Ela lembrou várias medidas assim parecidas, a exemplo das cautelares de separação de corpos.

De acordo com a magistrada, para além de qualquer discussão acadêmica sobre o tema, certo é que a medida protetiva deve ser concedida não só nos casos  em que estejam presentes os requisitos clássicos das medidas cautelares e  indícios da prática de uma infração penal. “Há condutas que embora não se revelem típicas – por exemplo os atos preparatórios , revelam situação de perigo para a mulher”, explicou.

A desembargadora ressaltou que de igual modo a existência de uma infração penal não é requisito obrigatório para o deferimento de medida protetiva de urgência, pois existem condutas previstas no art. 7º da Lei 11.340/06,  como no caso da violência psicológica,  que não se esgotam nos tipos penais previstos na legislação.

Ainda de acordo com a coordenadora Estadual das Mulheres em Situação de Violência Doméstica e Familiar, “a superação do modelo processual tradicional demanda compreendermos que o resultado útil do processo está em garantir que a mulher vítima de violência doméstica fique integralmente protegida. Essa é a nossa compreensão enquanto magistrados, responsáveis para discernir a ambiguidade técnica e a complexidade do tempo presente”.

Decisão

A ação protetiva dos direitos da mulher foi ajuizada por uma senhora contra um de seus seis filhos. Segundo o processo, após doações de bens feitas em 2008 por ela e o marido aos filhos, um deles passou a tratar os pais de forma violenta, com xingamentos, ofensas e até ameaças de morte. O marido faleceu.

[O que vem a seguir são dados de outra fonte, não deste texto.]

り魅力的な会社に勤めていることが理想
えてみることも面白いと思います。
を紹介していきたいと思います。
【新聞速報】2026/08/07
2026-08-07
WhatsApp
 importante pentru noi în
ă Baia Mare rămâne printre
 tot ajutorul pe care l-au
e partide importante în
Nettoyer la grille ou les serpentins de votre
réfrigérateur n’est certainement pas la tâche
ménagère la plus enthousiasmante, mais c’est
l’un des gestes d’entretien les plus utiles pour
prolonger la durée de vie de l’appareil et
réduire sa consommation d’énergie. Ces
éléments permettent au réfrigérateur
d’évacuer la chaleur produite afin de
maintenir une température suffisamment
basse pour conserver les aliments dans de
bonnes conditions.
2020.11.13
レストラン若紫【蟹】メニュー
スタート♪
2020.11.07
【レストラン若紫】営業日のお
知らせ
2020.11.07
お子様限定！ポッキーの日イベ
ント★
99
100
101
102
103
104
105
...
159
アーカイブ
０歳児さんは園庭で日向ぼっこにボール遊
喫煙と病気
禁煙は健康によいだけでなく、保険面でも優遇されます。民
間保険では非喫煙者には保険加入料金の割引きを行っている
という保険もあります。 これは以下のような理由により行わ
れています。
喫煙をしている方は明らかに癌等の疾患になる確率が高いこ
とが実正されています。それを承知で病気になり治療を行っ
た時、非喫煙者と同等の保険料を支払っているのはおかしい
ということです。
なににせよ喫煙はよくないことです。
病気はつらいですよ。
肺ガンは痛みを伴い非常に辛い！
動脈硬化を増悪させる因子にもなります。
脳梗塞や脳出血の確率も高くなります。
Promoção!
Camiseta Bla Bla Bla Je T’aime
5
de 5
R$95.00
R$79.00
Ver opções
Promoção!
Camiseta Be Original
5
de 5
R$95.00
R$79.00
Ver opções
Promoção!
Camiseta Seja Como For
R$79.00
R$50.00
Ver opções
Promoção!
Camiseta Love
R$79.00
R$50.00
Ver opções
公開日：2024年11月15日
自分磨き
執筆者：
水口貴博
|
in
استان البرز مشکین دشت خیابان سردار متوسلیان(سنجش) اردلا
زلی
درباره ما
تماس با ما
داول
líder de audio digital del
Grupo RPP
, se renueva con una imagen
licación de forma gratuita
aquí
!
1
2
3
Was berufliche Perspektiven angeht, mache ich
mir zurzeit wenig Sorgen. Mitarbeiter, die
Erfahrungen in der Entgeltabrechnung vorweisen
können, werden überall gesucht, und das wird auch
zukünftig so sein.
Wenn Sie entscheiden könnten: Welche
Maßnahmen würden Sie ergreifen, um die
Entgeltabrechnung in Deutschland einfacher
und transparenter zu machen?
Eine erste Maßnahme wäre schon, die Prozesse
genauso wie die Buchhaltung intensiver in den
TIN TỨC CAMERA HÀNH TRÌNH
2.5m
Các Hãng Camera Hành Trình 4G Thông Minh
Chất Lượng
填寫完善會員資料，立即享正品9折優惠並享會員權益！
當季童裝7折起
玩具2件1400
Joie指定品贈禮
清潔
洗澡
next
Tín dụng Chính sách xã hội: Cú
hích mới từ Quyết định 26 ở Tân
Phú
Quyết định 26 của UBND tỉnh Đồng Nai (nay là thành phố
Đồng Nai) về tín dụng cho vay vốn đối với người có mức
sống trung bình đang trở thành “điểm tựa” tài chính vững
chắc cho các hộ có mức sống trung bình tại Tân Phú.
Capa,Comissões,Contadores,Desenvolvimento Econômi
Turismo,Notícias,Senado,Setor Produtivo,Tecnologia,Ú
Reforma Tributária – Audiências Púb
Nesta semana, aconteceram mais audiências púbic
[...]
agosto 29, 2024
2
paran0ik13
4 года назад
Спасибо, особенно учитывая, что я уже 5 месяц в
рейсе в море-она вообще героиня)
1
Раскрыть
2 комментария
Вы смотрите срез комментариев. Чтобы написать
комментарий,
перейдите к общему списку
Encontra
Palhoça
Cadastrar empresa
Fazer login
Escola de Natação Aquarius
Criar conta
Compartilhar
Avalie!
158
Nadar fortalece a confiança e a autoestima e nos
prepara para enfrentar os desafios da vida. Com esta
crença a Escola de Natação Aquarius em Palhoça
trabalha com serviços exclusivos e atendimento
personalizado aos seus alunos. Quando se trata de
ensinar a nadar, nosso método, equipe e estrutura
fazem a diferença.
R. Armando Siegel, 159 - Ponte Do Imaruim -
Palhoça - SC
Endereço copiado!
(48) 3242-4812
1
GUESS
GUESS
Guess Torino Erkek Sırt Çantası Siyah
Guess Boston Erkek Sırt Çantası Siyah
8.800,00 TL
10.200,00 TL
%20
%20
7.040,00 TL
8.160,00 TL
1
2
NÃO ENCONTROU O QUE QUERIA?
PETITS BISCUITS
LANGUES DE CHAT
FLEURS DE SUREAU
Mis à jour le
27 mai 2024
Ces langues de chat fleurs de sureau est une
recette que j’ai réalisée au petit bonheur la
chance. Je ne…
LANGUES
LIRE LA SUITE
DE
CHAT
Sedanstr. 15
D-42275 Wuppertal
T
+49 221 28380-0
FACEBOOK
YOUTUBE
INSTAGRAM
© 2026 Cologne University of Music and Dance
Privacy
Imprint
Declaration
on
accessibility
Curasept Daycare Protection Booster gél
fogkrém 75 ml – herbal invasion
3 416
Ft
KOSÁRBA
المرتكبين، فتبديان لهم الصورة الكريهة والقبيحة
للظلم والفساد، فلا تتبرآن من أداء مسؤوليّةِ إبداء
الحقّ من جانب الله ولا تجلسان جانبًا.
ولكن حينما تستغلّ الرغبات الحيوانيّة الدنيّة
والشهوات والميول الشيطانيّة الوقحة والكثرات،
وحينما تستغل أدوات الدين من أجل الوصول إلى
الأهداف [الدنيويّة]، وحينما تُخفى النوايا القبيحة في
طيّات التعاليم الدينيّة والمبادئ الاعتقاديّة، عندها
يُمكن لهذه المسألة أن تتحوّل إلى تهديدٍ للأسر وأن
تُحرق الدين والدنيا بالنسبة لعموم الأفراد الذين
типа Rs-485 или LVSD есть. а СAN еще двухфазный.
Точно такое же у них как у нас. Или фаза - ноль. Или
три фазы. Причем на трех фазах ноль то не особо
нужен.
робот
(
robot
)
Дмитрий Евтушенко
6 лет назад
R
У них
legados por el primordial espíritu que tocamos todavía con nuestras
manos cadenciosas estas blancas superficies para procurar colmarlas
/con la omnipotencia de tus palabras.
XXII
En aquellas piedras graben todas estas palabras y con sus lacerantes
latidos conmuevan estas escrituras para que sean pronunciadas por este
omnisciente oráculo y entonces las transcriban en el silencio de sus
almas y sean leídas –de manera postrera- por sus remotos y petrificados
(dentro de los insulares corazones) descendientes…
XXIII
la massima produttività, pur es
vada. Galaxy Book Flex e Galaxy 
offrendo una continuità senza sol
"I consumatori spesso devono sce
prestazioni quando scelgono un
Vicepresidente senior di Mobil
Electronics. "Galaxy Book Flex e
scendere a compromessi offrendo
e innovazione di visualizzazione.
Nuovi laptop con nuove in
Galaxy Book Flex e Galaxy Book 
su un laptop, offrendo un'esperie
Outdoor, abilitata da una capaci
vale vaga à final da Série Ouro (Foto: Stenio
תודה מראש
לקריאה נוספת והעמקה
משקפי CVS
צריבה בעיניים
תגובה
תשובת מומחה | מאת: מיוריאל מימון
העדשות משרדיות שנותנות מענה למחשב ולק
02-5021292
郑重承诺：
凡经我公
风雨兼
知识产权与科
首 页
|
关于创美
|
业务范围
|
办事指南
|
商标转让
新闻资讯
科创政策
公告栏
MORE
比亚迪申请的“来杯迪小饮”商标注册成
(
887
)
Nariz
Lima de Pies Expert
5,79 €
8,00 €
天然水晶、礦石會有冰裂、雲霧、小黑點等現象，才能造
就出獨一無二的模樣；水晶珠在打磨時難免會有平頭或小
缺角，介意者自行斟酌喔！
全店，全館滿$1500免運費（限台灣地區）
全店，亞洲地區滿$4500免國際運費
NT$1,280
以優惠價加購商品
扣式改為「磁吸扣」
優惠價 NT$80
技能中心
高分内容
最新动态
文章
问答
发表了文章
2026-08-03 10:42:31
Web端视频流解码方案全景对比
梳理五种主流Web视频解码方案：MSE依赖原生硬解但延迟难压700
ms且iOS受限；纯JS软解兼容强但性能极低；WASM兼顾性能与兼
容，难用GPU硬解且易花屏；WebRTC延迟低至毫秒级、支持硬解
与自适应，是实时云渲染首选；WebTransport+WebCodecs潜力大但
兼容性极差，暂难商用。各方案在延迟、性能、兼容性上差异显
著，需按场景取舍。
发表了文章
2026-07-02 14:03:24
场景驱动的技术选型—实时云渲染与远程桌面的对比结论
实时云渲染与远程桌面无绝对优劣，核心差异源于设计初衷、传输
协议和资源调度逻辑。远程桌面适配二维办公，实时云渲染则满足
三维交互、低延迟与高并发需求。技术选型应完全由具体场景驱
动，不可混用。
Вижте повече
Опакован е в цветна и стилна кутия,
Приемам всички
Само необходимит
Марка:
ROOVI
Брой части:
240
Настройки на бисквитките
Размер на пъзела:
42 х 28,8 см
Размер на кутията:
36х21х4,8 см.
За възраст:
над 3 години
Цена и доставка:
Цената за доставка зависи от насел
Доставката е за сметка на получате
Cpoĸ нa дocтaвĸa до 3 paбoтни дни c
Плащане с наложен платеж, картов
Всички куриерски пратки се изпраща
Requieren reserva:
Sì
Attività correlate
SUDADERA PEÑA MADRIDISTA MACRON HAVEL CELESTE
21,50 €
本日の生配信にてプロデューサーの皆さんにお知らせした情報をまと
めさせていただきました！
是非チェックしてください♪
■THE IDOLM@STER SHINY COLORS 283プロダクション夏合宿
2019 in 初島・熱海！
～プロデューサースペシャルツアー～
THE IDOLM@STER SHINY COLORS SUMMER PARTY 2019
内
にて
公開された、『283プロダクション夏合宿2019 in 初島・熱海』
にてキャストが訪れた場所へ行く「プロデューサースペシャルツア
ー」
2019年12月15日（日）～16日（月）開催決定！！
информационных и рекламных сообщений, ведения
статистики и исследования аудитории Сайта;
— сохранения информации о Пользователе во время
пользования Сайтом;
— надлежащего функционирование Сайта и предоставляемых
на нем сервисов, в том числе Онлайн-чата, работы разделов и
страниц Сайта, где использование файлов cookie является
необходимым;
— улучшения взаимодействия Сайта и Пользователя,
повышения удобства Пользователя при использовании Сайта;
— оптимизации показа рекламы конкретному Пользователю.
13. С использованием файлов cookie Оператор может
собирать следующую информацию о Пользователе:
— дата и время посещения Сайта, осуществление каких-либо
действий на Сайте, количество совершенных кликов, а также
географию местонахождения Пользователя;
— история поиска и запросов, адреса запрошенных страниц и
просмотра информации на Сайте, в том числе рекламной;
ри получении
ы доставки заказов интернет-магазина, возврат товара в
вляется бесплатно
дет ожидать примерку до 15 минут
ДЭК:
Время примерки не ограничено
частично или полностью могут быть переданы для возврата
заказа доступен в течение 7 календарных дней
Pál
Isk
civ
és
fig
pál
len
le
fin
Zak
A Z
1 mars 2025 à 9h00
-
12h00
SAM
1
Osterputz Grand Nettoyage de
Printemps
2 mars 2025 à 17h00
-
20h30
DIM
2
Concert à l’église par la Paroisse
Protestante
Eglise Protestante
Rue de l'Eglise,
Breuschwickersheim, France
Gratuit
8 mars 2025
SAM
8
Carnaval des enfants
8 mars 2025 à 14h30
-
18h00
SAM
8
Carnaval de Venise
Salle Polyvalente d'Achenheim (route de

Com a ação, a mulher pediu a aplicação de medidas protetivas previstas na Lei Maria da Penha. Queria que o filho fosse impedido de se aproximar dela e dos irmãos no limite mínimo de cem metros de distância, e de manter contato com eles por qualquer meio de comunicação até a audiência. Queria ainda a suspensão da posse ou restrição de porte de armas.

Em primeira instância, o processo foi extinto sem julgamento de mérito. O juiz considerou que as medidas protetivas da Lei Maria da Penha têm natureza processual penal e são vinculadas a um processo criminal. Não há ação penal no caso. O Tribunal de Justiça de Goiás reformou a sentença e aplicou as medidas protetivas, por entender que elas têm caráter civil. O filho apontado como agressor recorreu ao STJ contra essa decisão.

Conforme o ministro Luis Felipe Salomão, a Lei Maria da Penha permite a incidência do artigo 461, parágrafo 5º, do Código de Processo Civil (CPC) para concretização das medidas nela previstas. Ele entendeu que, de forma recíproca e observados os requisitos específicos, é possível a aplicação da Lei 11.340 no âmbito do processo civil.

Seguindo o voto do relator, a Turma decidiu, por unanimidade de votos, que as medidas protetivas da Lei Maria da Penha, observados os requisitos para concessão de cada uma, podem ser pedidas de forma autônoma para fins de cessação ou de acautelamento de violência doméstica contra a mulher, independentemente da existência, presente ou potencial, de processo-crime ou ação principal contra o suposto agressor. Nessa hipótese, as medidas de urgência terão natureza de cautelar cível satisfativa.